Joe Duffy could hear Gay Byrne's own advice as he broke the news of his death on Liveline

The host received widespread praise for the manner in which he kept his calm to deliver the sad news live to listeners.

JOE DUFFY HAS said he kept thinking of the advice of his friend and colleague Gay Byrne as he announced the death of the legendary broadcaster on the Liveline programme.

The host received widespread praise for the manner in which he kept his calm to deliver the sad news live to listeners across the country on Monday.

Duffy was approaching the end his Liveline programme when the show returned from a commercial break for the presenter to inform listeners that his mentor had passed away.  

“It is just coming up to a quarter to three on November 4th 2019 and it is with great sadness for this station, for this organisation for this nation but above all for his loving family Kathleen, Crona, Suzy and their families that I have to announce the passing of Gay Byrne,” Duffy said.
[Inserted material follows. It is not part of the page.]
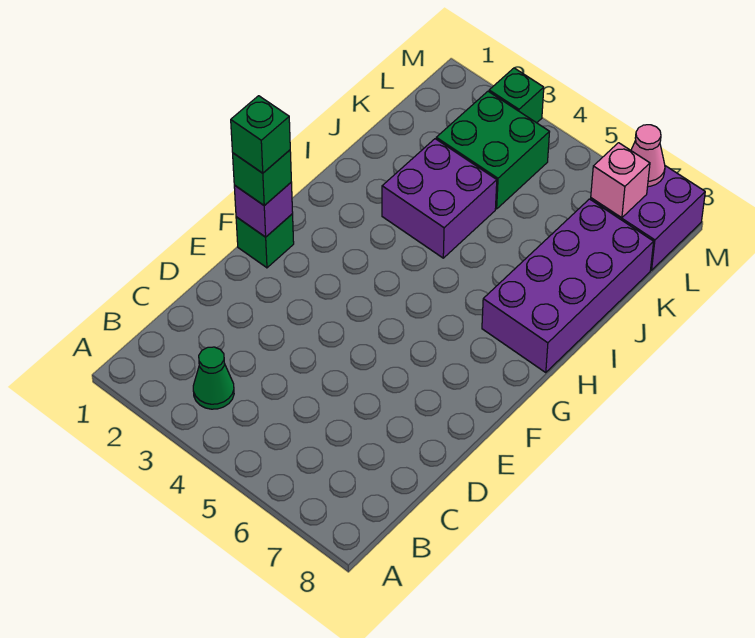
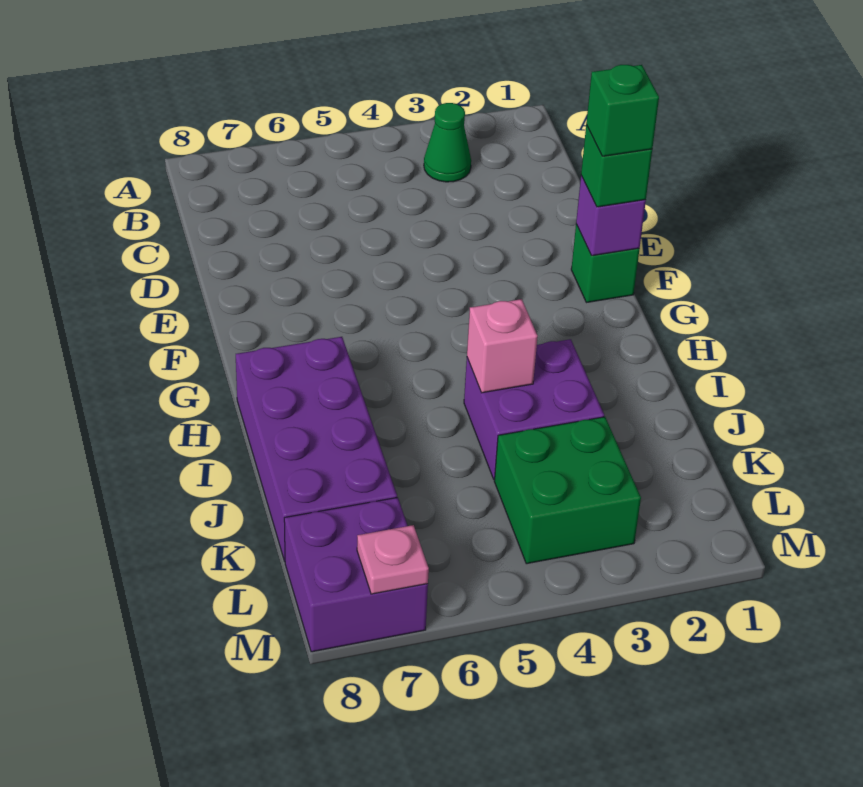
pink brick L7 level 2 -> pink brick I4 level 2
green brick M3 level 1 -> none
pink cone M7 level 2 -> pink plate M7 level 2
A broadcasting colossus, he died at the family home surrounded by his family, his loving family. Tranquil and peaceful earlier today.

An emotional Duffy went on to say that he visited Byrne over the weekend and has struggled to put his legacy into words. 
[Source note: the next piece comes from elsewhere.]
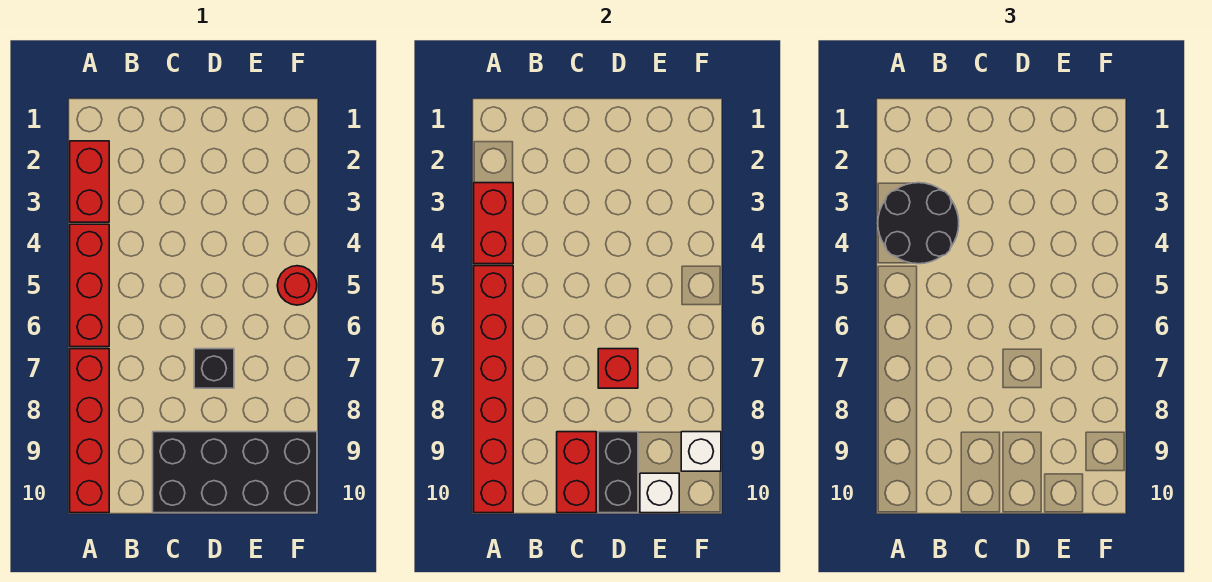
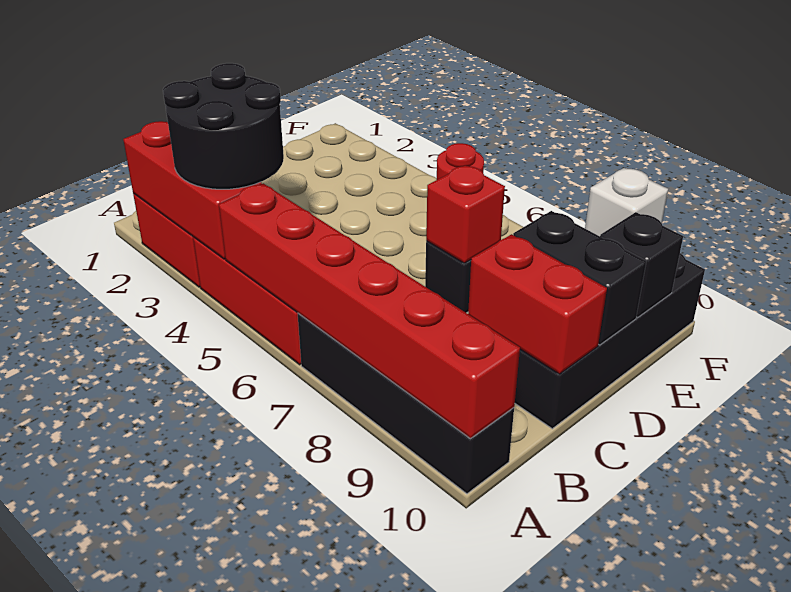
red brick A3:A4 level 2 -> red brick A2:A4 level 2
red brick A7:A10 level 1 -> black brick A7:A10 level 1
white brick E10 level 2 -> black brick E10 level 2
He described how the “dulcet, challenging and bemused” voice of Gay Byrne was the facilitator of a changing Ireland through his stewardship of The Late Late Show.

Duffy also spoke about Gay’s hobbies, his “incredible circle of friends” and his love of family.
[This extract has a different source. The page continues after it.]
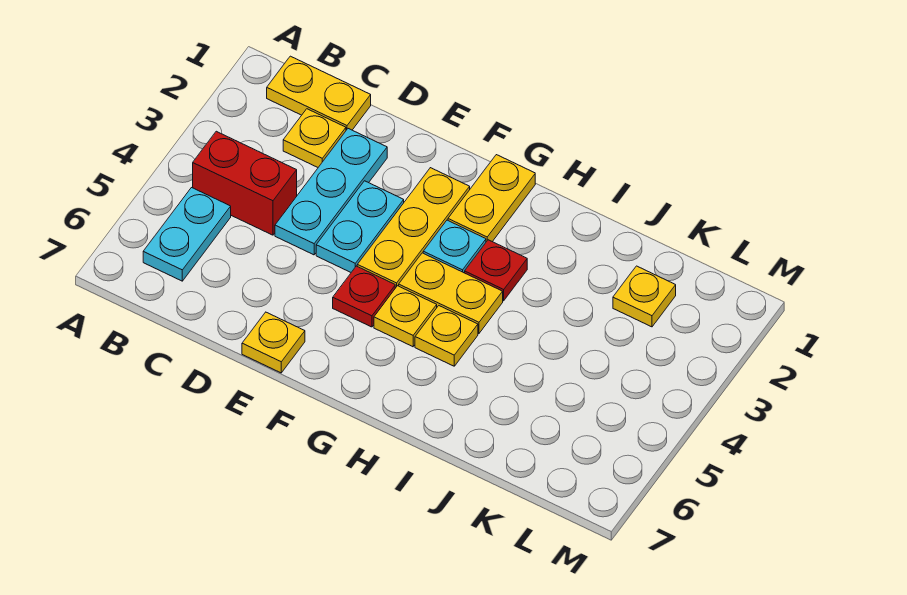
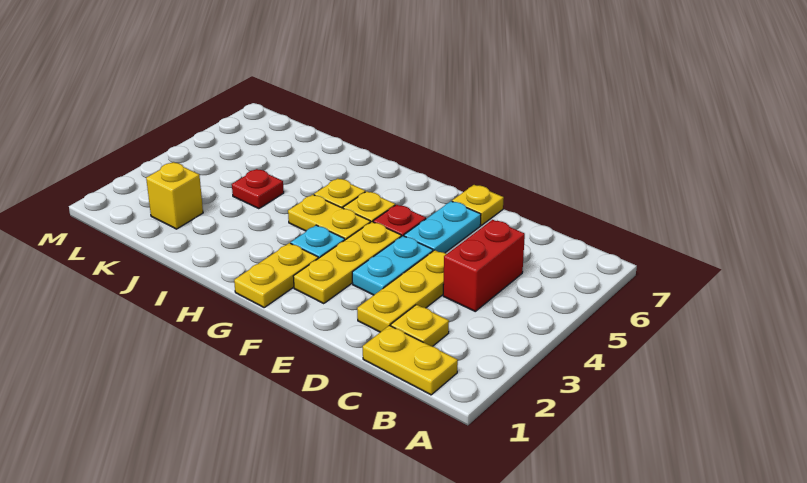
red brick B4:C4 level 1 -> red brick C4:C5 level 1
cyan plate B5:B6 level 1 -> cyan plate E5:E6 level 1
cyan plate D2:D4 level 1 -> yellow plate D2:D4 level 1
red plate H3 level 1 -> red plate J4 level 1
yellow plate K2 level 1 -> yellow brick K2 level 1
“He loved a tidy desk, tidy cars, tidy people who are also punctual and he didn’t have a big interest in sport until his beloved grandchildren, you have no idea how he loved his five grandchildren,” Duffy said as he spoke uninterrupted past Liveline’s allotted timeslot.  

Speaking to TheJournal.ie, Duffy said he was only told during the break about the death of his friend and that the family wished it be announced on his show.

“I was given a five-minute warning so I just had to call an ad break, the family wanted it announced at 2.45 on Liveline. I didn’t know he had died obviously because I was doing the programme until I was told by my boss during the ad break and I just, I tried to compose what to say, that was it.”

He also says he heard Gay’s voice in his head as he was speaking:

Luckily in the weekend just passed I’d been asked by a newspaper to write a piece and I’d written a piece. So we just basically I chopped and edited that for broadcast and I’m glad I didn’t make any mistakes. And Gay would have been annoyed anyway, I just could hear his voice in my head as I was speaking:’Make sure your pronunciations are right, slow down, slow down, slow down and no blubbering, no blubbering, it doesn’t do the listener any good’.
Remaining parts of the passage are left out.